Il a, à cet effet, lancé un appel aux professionnels des médias pour un assainissement du secteur : « Je voudrais donc m’adresser à vous, journalistes professionnels avisés, je voudrais vous demander de sortir de nos rangs ces individus malveillants qui sont venus intégrer la corruption dans nos rangs alors qu’ils prétendent dénoncer cette corruption. Ce sont les premiers corrompus. Nous devons les sortir de nos rangs. Nous avons, nous devons assainir nos rangs pour nous faire respecter, pour nous faire écouter, pour nous faire entendre. »

Selon lui, ce n’est qu’en assainissant le secteur, en créant des entreprises de presse solides et en exerçant la profession avec responsabilité que les autorités pourront apporter leur soutien : « Des entreprises de presse sont régulièrement établies, si des journalistes exercent en toute responsabilité leur profession », a-t-il précisé. Il a aussi annoncé les grands axes de réflexion du forum : « La convention collective, parce qu’un journaliste mal rémunéré est un journaliste exposé. Ensuite, si les journalistes et le syndicat parviennent à un texte consensuel pour donc faire faire la convention collective, je suis convaincu que les journalistes seront à l’abri, et en même temps, il faudra créer l’organe d’autorégulation, pour que le tribunal des pairs s’exerce librement ; il ne s’agit pas simplement de créer cet organe de régulation. Il faut mettre à sa tête des journalistes irréprochables dans lesquels tous les journalistes se reconnaîtront et reconnaîtront le jugement des pairs. Enfin, je voudrais espérer mercredi. Nous fixerons les mécanismes d’autorégulation et de régulation, et j’espère…»

Le président du Conseil national de la transition (CNT), Dansa Kourouma, s’est, pour sa part, réjoui de la pertinence des thématiques retenues. Il a exprimé l’engagement de son institution : « dans le cadre de la vulgarisation de la constitution, à œuvrer avec les médias pour qu’un débat inclusif, apaisé et pédagogique soit mené dans toutes les régions et préfectures et les missions diplomatiques à l’extérieur », réaffirmant également son soutien à la HAC : « toute dynamique de réformes juridiques pertinentes qui nous sera soumise par votre institution. »

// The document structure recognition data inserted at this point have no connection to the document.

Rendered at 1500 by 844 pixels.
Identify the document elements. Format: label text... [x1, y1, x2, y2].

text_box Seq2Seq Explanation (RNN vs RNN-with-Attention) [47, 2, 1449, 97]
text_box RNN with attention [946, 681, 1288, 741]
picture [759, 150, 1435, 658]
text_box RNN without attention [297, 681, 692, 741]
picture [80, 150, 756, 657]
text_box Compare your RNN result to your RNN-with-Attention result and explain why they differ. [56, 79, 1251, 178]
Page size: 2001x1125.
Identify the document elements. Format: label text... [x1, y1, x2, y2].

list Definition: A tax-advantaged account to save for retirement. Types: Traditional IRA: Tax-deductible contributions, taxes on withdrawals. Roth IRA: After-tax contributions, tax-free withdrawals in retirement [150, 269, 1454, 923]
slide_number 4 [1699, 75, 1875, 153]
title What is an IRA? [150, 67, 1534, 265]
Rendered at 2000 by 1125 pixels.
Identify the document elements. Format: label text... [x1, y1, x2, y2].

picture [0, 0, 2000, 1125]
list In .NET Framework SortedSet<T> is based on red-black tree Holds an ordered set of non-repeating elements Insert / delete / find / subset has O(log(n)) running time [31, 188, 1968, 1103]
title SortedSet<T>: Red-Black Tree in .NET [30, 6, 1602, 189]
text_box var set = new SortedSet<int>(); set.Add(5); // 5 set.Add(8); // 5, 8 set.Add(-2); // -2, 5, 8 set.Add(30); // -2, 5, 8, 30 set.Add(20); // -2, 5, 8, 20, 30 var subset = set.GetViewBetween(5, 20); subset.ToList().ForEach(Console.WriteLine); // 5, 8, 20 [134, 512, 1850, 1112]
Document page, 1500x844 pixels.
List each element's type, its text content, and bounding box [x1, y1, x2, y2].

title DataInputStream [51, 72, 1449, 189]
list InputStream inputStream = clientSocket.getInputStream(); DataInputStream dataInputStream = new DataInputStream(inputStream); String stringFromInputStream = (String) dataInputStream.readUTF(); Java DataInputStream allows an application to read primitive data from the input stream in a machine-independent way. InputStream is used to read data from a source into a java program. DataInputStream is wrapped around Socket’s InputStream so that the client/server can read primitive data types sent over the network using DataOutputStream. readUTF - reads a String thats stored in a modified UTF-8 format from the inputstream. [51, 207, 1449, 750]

De son côté, le Premier ministre Amadou Oury Bah a évoqué les tensions passées entre la presse et les autorités, tout en saluant les avancées : « Pratiquement, ça fait un an jour pour jour que nous avons divorcé. Mais je me réjouis aujourd’hui que les torts ont été justement rétablis. Le temps permet parfois de régler beaucoup de conflits, donc des fois, ce n’est pas à chaud qu’on peut régler des problèmes. Faut laisser le temps au temps. Le temps a permis de désamorcer les sujets et cela a permis de faire en sorte que progressivement l’esquisse et l’émergence d’une forme nouvelle de la pratique de la presse en République de Guinée puissent émerger. »

Et de poursuivre : « Le temps de la raison est venu. D’où la nécessité d’utiliser ces trois journées pour aller en profondeur dans le cadre d’une introspection, pour faire émerger une dynamique qui ne soit pas des dynamiques administratives, mais des dynamiques souhaitées et voulues par les acteurs de la presse de manière générale pour eux et par eux-mêmes, pour parvenir à passer à un second palier permettant à la presse, dans le contexte d’aujourd’hui, d’évoluer en bonne intelligence avec les évolutions institutionnelles et politiques en République de Guinée. »

Après avoir cité les efforts déployés en faveur de la presse, notamment la mise à disposition de maisons de la presse ou la nomination de journalistes à des postes de décision, il a appelé à plus de responsabilité : « La Guinée, les autorités et la presse sont en train de vivre un accompagnage en bonne intelligence. Mais bien entendu, un divorce reste un divorce. Les ressentiments ressurgissent des fois. Je comprends, et vous le savez bien, que dans l’écosystème des femmes et des hommes de médias, certains en souffrent, parce qu’ils ont perdu leurs sources de revenus. D’où la nécessité fondamentale pour nous tous d’être en capacité d’être responsables. Revenons aux valeurs fondamentales. Ma liberté s’arrête là où commence la liberté de l’autre. »
Au nom des organisations de presse, Aboubacar Camara a assuré de l’engagement de la corporation à collaborer avec la HAC dans « la recherche de solutions idoines concertée et partagée à toutes nos difficultés communes, celles qui existent déjà et à venir ».